======== Passage to read ========

In [11]:
import os
import sqlite3

import pandas as pd

In [5]:
# Recall the table structure of our new combined research database

patients = ['patient_id', 'dob', 'gender', 'race', 'postal_code', 'occupation'] 
admissions = ['patient_id', 'hadm_id', 'intime', 'outtime']
procedures = ['hadm_id', 'icd9_code'] 
diagnoses = ['hadm_id', 'icd9_code']
chartevents = ['hadm_id', 'item_id', 'value', 'datetime']
bpstream = ['patient_id', 'datetime', 'bp_min', 'bp_max']
medications = ['patient_id', 'datetime', 'drug']

# And the following dictionaries for codes
d_procedures = {3000:'Carotid endarterectomy'}
d_diagnoses = {10000:'diabetes', 10001:'hiv', 10002:'cancer'}
d_chartevents = {2000:'weight', 2001:'abp'}

In [6]:
# We want to end up with one table of features. Each row contains all the features 
# for one patient

# Final desired features (and outcome) for each patient.

======== Data under study ========

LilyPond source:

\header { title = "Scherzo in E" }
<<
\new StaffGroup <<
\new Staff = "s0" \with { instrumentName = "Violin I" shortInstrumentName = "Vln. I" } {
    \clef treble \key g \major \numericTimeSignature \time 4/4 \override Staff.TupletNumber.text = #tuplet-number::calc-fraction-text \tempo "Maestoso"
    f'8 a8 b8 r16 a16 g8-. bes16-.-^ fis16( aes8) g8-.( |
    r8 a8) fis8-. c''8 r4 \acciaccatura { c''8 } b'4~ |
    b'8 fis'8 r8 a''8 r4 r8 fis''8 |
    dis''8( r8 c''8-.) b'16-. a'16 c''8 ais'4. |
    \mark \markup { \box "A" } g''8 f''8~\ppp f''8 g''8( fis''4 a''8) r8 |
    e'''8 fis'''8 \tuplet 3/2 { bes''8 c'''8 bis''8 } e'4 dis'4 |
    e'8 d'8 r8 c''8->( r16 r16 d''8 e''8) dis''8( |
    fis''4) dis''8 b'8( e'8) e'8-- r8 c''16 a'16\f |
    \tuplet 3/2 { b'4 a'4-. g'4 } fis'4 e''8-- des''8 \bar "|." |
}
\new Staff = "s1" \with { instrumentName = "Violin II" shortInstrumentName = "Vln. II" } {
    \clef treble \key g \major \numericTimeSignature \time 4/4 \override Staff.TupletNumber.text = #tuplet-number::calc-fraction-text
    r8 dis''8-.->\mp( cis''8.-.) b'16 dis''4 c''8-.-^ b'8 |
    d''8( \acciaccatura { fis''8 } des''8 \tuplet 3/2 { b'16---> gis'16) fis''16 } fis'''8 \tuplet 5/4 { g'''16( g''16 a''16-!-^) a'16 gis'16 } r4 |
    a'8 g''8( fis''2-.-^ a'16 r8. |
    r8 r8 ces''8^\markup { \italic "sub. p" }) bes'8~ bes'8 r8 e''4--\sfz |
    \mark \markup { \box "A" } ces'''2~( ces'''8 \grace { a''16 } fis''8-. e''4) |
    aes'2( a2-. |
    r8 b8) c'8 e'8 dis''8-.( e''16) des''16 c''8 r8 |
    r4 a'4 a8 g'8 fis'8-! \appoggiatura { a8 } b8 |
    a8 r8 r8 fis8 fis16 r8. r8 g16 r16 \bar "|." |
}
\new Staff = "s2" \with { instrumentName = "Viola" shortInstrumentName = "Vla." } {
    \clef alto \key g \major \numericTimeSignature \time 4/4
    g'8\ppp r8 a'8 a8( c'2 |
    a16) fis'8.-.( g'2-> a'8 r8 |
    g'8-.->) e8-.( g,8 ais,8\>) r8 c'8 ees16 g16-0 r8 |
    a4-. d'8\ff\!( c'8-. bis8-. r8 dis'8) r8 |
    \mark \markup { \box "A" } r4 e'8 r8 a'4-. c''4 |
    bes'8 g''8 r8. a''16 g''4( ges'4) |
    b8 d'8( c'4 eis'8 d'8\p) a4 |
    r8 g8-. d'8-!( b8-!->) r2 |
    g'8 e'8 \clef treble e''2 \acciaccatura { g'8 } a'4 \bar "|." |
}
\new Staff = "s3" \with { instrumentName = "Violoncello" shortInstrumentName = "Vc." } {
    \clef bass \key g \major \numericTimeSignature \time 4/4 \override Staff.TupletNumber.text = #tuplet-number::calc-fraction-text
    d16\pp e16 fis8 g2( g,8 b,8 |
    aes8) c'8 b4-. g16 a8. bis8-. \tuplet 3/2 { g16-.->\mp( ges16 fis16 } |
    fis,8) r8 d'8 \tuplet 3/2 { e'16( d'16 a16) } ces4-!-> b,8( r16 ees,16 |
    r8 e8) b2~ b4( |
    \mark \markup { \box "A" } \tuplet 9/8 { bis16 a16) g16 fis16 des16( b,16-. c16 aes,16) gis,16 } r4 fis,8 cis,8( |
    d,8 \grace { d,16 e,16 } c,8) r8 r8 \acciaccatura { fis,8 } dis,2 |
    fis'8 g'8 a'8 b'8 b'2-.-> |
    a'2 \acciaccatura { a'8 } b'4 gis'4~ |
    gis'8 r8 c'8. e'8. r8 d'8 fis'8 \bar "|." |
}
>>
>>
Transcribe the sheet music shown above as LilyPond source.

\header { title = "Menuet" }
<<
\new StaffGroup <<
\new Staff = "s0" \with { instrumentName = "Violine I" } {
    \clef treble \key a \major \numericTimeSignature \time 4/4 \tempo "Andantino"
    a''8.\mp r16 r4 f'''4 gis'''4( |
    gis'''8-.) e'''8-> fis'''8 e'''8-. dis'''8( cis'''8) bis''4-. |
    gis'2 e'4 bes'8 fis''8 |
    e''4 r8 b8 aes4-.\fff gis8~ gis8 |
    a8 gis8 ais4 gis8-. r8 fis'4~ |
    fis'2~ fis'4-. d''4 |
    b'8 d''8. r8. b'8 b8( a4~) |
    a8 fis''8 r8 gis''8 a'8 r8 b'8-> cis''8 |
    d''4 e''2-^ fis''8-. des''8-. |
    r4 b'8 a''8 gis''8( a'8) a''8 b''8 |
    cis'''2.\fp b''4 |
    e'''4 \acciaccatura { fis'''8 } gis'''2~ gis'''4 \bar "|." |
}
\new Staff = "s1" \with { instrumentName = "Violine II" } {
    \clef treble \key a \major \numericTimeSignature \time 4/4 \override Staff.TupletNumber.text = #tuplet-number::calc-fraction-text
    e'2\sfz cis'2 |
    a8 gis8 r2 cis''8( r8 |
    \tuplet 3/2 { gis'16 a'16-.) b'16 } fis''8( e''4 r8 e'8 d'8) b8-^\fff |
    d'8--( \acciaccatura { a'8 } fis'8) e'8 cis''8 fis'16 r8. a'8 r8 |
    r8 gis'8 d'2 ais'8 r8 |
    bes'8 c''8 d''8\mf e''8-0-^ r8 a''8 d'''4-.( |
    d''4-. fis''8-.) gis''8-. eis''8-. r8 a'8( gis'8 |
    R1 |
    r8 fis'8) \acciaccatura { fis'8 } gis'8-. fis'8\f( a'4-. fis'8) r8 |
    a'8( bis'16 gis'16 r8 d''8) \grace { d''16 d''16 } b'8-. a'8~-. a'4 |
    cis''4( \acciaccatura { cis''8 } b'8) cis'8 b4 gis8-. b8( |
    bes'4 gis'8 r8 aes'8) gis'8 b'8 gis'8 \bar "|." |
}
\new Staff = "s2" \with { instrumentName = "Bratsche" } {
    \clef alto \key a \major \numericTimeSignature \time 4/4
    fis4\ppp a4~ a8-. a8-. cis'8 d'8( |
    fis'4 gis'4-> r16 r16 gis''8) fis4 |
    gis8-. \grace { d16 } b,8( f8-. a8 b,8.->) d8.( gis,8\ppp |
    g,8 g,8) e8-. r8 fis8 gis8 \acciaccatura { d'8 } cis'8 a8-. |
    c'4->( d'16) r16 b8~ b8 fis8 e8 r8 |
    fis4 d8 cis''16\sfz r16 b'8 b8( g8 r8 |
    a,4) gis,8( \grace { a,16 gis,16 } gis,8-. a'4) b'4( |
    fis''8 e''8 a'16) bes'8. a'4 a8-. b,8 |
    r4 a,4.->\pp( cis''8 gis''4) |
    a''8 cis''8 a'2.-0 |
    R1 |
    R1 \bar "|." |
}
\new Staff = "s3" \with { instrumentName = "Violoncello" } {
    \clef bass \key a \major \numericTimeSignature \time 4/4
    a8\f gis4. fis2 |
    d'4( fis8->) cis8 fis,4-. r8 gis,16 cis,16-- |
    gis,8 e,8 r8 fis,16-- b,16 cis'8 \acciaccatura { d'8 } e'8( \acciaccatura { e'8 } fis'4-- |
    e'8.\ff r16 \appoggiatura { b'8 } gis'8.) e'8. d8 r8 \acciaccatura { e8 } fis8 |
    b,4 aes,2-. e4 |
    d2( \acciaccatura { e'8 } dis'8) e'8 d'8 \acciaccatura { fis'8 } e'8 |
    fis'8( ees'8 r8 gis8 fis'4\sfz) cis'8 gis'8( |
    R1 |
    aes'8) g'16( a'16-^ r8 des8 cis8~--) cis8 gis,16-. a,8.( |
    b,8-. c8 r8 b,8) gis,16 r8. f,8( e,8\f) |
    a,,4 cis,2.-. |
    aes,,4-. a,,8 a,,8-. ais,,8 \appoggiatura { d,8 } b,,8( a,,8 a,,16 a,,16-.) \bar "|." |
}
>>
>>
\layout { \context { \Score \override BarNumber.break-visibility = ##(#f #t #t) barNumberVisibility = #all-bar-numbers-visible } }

========

### [Exercise objective]
Reproduce, word for word, the full notebook excerpt on the combined research database tables.

### [Task solution]
In [11]:
import os
import sqlite3

import pandas as pd

In [5]:
# Recall the table structure of our new combined research database

patients = ['patient_id', 'dob', 'gender', 'race', 'postal_code', 'occupation'] 
admissions = ['patient_id', 'hadm_id', 'intime', 'outtime']
procedures = ['hadm_id', 'icd9_code'] 
diagnoses = ['hadm_id', 'icd9_code']
chartevents = ['hadm_id', 'item_id', 'value', 'datetime']
bpstream = ['patient_id', 'datetime', 'bp_min', 'bp_max']
medications = ['patient_id', 'datetime', 'drug']

# And the following dictionaries for codes
d_procedures = {3000:'Carotid endarterectomy'}
d_diagnoses = {10000:'diabetes', 10001:'hiv', 10002:'cancer'}
d_chartevents = {2000:'weight', 2001:'abp'}

In [6]:
# We want to end up with one table of features. Each row contains all the features 
# for one patient

# Final desired features (and outcome) for each patient.